WHAT IS NEEDED: Give the entries below again, word for word, and leave out the images.

(People photos with keypoints)
######
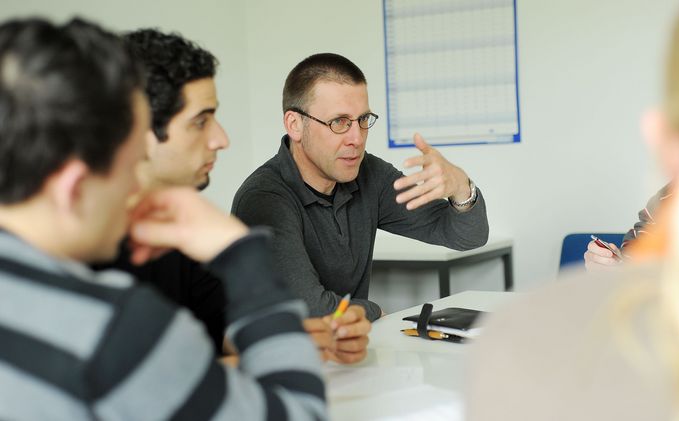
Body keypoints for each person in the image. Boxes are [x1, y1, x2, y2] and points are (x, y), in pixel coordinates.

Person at [0, 18, 325, 420]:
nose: (133, 180)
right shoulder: (112, 325)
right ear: (74, 187)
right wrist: (243, 257)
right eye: (129, 160)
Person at [468, 0, 679, 420]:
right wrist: (618, 268)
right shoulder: (669, 202)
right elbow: (638, 248)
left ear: (662, 133)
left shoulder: (519, 346)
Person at [98, 29, 370, 364]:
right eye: (200, 122)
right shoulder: (84, 249)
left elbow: (219, 329)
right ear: (135, 131)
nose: (221, 139)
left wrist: (304, 337)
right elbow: (143, 383)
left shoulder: (179, 225)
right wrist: (274, 353)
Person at [232, 53, 490, 320]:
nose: (356, 138)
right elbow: (312, 311)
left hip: (349, 352)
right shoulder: (263, 198)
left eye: (363, 120)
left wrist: (460, 186)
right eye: (339, 122)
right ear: (295, 125)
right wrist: (374, 310)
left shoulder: (369, 174)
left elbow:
######
WRITTEN ANSWER:
Body keypoints for each person in the image. Boxes are [x1, y1, x2, y2] and points are (x, y), in pixel coordinates.

Person at [0, 18, 325, 420]:
nose: (133, 180)
right shoulder: (112, 325)
right ear: (74, 187)
right wrist: (243, 257)
right eye: (129, 160)
Person at [468, 0, 679, 420]:
right wrist: (618, 268)
right shoulder: (669, 202)
right elbow: (638, 248)
left ear: (662, 133)
left shoulder: (519, 346)
Person at [98, 29, 370, 364]:
right eye: (200, 122)
right shoulder: (84, 249)
left elbow: (219, 329)
right ear: (135, 131)
nose: (221, 139)
left wrist: (304, 337)
right elbow: (143, 383)
left shoulder: (179, 225)
right wrist: (274, 353)
Person at [232, 53, 490, 320]:
nose: (356, 138)
right elbow: (312, 311)
left hip: (349, 352)
right shoulder: (263, 198)
left eye: (363, 120)
left wrist: (460, 186)
right eye: (339, 122)
right ear: (295, 125)
right wrist: (374, 310)
left shoulder: (369, 174)
left elbow:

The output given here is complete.